Son indice vedette, le Dow Jones, a progressé de 0,2% à 24 271,41 points. Le Nasdaq, à forte composante technologique, a gagné 0,1% à 7510,30 points.

L'indice élargi S&P 500 s'est apprécié de 0,08% à 2718,37 points.

«C'est le dernier jour du trimestre et, comme c'est souvent le cas, l'argent a déferlé sur le marché en début de séance» avec des investisseurs avides d'ajuster leurs positions avant la clôture de leurs comptes pour la période, a remarqué JJ Kinahan de TD Ameritrade.

Les indices ont ensuite perdu de leur vigueur à l'approche de la fin de séance.

Membre du Dow Jones, l'action Nike a cependant conservé jusqu'au bout toute son énergie, finissant en hausse de 11,1% à la faveur de résultats trimestriels supérieurs aux attentes.

Les valeurs du secteur de l'énergie ont aussi soutenu les échanges, le sous-indice les représentant au sein de S&P 500 (+0,65%) affichant la plus forte performance.

Le secteur bancaire, qui s'affichait en nette hausse en début de séance après les résultats globalement positifs de tests de résistance annuels menés par la banque centrale américaine, a lui perdu de la vigueur au fur et à mesure de la journée (-0,1%). Les géants du secteur ayant passé avec succès cet examen ont terminé en ordre dispersé: JPMorgan Chase a perdu 0,7% et Bank of America 1,7% tandis que Citigroup a gagné 0,06% et Wells Fargo 3,4%.

Les trois établissements n'ayant reçu qu'un feu vert conditionnel à leurs plans de distribution de liquidités ont fini dans le rouge: Goldman Sachs a cédé 1,28%, Morgan Stanley 1,84% et State Street Corporation 0,80%.

Les tensions commerciales entre les États-Unis et ses principaux partenaires ont par ailleurs continué à planer sur les marchés.

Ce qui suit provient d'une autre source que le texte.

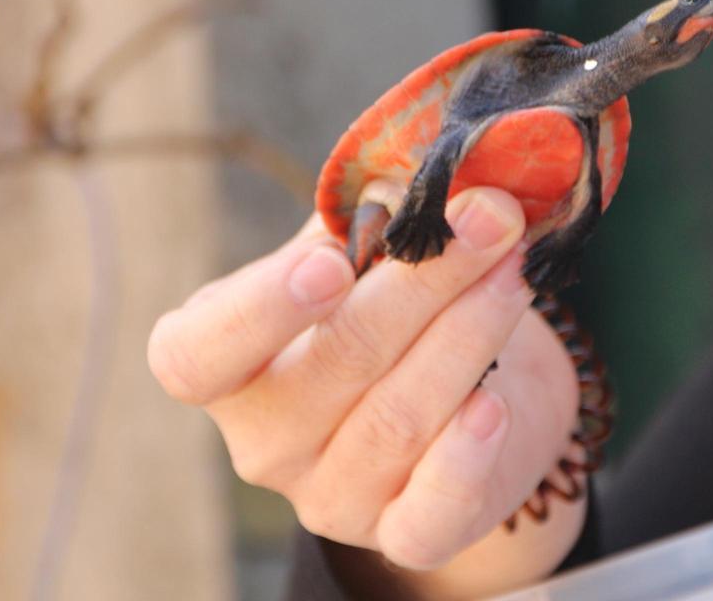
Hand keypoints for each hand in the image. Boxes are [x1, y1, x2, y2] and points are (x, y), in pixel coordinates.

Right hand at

General Motors (GM) a ainsi prévenu officiellement l'administration que les taxes douanières sur le secteur automobile envisagées par la Maison-Blanche pourraient conduire le groupe à supprimer des emplois et à augmenter les prix de ses véhicules.

Le Canada a aussi détaillé vendredi l'imposition de droits de douane sur 16,6 milliards de produits américains en réponse aux taxes sur l'acier et l'aluminium canadiens imposées par Washington.

Cette dernière annonce a eu un impact limité à la Bourse de New York «car elle était plus ou moins attendue» selon JJ Kinahan.

Mais «il faut s'attendre à ce que la volatilité reste élevée (...) puisqu'une grande partie des négociations semblent se faire via les médias ou Twitter», a-t-il souligné.

Secoués par tous les rebondissements sur le sujet, les indices s'affichent d'ailleurs en baisse sur la semaine: le Dow Jones a enregistré une perte hebdomadaire de 1,3%, le Nasdaq de 2,4% et le S&P 500 de 1,3%.

La Bourse de Toronto a clôturé en hausse, soutenupar la hausse du prix du pétrole et son effet sur le secteur de l'énergie, tandis que le dollar canadien progressait avec la publication de données économiques positives.

L'indice composé S&P/TSX du parquet torontois a pris 97,84 points pour terminer la séance à 16 277,73 points.

Sur le marché des devises, le dollar canadien s'est négocié au cours moyen de 75,94 cents US, en hausse de 0,57 cent US par rapport à son cours moyen de la veille. Il a semblé profiter de la publication de meilleures données que prévu au sujet du produit intérieur brut canadien du mois d'avril.

À la Bourse des matières premières de New York, le cours du pétrole brut a gagné 70 cents US à 74,15 $ US le baril, tandis que celui de l'or a pris 3,50 $ US à 1254,50 $ US l'once. Le prix du cuivre est resté inchangé à 2,97 $ US la livre.